Exposure to external toxicants (cigarette smoke, pollutants, pesticides etc.) can induce significant molecular changes in human blood. Given that blood is easily accessible, it would be advantageous to identify specific markers in blood cells that could predict whether an individual had been exposed to a given toxicant. Such knowledge would have valuable implications for the toxicological risk-assessment of chemicals, drugs and consumer products, as well as for diagnostics.
However, blood is a complex tissue to analyze, primarily due to the many different cell sub-populations it contains. Molecular changes brought about by exposure to a toxicant may involve a complex interplay of a sub-set of the chemicals present in the toxicant itself, molecules produced by the exposed organ (e.g., the lungs or the gut), and chemical-derived metabolites.
Furthermore, the real-world application of models based on blood markers for predictive classification of individuals is uniquely challenging. The difficulty resides in the identification of relevant markers in blood after chemical exposure, the low success of correct classification when predictive models are applied on new individual blood samples, and the translation of these techniques into practical ready-to-use tools. In addition, most pre-clinical toxicological in vivo studies are conducted in rodents, adding a degree of complexity when applying the results to humans.
The Systems Toxicology Computational Challenge
The sbv IMPROVER Systems Toxicology Computational Challenge was designed to explore these issues and to help increase scientists’ understanding of what is necessary to reach higher levels of predictability and robustness in predictive toxicology. Specifically, the scientific questions raised in the challenge concerned the identification of blood response markers and models that can predict smoking exposure or cessation status.

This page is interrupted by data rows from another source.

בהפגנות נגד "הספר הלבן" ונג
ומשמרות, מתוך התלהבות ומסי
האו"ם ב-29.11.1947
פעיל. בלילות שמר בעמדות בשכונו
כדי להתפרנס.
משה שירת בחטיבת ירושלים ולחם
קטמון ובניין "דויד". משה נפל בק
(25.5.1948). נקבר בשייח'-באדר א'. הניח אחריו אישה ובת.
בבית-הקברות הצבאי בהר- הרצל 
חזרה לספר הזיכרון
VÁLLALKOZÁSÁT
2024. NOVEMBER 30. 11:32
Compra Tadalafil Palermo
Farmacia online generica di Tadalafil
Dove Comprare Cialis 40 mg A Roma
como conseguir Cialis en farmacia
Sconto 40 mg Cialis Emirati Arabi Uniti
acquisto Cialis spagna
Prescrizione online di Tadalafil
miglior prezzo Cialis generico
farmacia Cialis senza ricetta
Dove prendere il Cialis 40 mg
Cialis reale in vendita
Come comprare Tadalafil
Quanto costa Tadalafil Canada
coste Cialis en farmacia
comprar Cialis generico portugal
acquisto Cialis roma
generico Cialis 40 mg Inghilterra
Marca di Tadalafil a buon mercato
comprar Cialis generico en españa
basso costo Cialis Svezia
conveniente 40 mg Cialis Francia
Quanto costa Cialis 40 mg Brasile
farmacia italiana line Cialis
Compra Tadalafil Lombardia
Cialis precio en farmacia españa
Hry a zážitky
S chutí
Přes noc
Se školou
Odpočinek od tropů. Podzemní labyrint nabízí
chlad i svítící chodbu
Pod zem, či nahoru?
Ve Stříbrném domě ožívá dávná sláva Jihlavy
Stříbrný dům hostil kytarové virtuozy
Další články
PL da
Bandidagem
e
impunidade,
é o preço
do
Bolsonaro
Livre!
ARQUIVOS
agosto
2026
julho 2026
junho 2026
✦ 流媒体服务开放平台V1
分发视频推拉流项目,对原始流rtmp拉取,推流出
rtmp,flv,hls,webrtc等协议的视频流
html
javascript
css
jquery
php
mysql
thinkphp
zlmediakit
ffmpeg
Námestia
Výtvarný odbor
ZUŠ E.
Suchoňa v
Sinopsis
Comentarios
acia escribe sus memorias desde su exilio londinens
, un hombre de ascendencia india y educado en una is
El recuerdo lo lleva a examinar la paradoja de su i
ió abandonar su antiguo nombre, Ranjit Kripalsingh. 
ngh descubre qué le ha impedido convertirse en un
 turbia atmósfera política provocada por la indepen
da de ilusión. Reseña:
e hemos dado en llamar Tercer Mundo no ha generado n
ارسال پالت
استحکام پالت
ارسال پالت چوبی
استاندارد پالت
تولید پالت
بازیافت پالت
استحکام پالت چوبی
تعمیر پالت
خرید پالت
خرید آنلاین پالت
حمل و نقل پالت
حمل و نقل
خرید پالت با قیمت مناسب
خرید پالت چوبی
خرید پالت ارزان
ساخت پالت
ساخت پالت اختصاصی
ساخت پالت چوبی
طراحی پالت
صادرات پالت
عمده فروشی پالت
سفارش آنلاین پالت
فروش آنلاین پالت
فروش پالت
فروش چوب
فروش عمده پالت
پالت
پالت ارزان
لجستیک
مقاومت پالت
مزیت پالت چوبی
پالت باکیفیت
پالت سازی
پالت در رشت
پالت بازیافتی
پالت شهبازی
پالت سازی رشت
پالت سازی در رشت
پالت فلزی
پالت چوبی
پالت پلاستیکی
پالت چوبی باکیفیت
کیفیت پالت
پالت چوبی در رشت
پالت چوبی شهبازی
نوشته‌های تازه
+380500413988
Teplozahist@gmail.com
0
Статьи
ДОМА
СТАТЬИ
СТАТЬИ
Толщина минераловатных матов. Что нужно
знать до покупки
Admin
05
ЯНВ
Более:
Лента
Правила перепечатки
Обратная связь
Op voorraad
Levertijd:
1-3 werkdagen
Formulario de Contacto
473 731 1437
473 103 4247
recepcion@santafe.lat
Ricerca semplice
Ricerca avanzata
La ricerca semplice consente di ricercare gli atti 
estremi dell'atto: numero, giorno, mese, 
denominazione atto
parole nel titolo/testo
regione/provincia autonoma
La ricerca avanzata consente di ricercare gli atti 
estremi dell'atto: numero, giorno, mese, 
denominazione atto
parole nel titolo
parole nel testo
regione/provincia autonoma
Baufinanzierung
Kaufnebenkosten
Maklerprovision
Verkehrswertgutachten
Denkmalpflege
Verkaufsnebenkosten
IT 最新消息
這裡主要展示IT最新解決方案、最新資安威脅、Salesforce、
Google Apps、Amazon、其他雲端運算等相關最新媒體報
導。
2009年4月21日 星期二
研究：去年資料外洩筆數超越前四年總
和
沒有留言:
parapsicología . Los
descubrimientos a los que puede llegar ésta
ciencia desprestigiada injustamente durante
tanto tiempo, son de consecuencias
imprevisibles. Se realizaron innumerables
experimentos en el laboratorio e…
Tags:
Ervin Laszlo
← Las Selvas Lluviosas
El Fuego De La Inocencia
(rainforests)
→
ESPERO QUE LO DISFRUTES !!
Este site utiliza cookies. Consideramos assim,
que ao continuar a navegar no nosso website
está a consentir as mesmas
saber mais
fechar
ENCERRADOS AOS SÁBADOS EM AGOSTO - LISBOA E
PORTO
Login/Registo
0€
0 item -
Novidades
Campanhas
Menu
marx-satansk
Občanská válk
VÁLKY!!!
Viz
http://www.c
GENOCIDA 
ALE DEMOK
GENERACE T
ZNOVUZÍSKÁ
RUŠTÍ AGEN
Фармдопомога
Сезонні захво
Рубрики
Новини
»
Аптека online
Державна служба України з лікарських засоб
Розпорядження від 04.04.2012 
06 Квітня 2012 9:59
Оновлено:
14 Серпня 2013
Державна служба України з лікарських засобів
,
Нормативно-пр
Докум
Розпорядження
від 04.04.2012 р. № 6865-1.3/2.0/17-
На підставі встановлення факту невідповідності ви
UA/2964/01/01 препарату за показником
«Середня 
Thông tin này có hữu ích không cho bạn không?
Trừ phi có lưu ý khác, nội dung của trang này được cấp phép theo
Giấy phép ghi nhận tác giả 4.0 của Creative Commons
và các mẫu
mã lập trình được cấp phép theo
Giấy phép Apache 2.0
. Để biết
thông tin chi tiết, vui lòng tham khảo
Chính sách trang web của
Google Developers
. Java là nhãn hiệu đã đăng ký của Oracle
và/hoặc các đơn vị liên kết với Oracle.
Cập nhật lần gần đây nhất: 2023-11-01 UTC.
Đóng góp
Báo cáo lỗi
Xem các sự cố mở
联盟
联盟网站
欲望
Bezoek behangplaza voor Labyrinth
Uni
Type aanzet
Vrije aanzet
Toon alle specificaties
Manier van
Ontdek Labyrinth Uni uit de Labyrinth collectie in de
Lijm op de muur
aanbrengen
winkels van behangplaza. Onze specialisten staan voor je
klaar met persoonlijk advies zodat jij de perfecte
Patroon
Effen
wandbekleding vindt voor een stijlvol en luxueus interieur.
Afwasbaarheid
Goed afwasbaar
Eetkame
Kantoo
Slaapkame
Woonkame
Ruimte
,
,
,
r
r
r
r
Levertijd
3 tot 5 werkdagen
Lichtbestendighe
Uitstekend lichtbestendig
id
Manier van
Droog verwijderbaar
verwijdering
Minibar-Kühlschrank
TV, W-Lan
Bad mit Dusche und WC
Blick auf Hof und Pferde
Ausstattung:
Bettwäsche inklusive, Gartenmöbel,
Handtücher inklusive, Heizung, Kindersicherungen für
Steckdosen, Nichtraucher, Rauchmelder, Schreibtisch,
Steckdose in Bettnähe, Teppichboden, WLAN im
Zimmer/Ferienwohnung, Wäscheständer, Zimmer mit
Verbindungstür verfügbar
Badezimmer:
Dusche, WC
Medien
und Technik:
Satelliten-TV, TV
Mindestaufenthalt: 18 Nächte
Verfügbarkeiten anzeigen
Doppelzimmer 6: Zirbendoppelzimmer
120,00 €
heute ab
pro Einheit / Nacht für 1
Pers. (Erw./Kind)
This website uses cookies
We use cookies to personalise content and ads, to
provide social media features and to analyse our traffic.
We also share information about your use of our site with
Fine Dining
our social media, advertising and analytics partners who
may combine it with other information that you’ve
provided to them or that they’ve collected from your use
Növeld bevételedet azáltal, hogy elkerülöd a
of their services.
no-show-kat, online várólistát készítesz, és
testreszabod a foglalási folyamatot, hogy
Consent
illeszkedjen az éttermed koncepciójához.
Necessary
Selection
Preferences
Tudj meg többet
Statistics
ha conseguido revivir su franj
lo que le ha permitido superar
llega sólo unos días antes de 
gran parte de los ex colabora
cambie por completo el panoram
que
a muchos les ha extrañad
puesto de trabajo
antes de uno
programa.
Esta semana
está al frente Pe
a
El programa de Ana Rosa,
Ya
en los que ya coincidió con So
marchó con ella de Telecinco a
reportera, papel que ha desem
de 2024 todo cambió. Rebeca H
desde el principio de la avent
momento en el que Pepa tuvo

The challenge was open to anyone working in computational sciences who develops predictive modeling techniques. Provided with blood transcriptomics datasets, participants were asked to solve two tasks. First, they were asked to derive predictive classification models that would distinguish current tobacco smokers from non current smokers (prediction of smoking exposure status). Second, they were asked to discriminate non current smokers as former smokers and never smokers (prediction of cessation status). Anonymized participants’ submissions were then scored against a gold-standard dataset, with final results and rankings approved by an independent expert scoring review panel.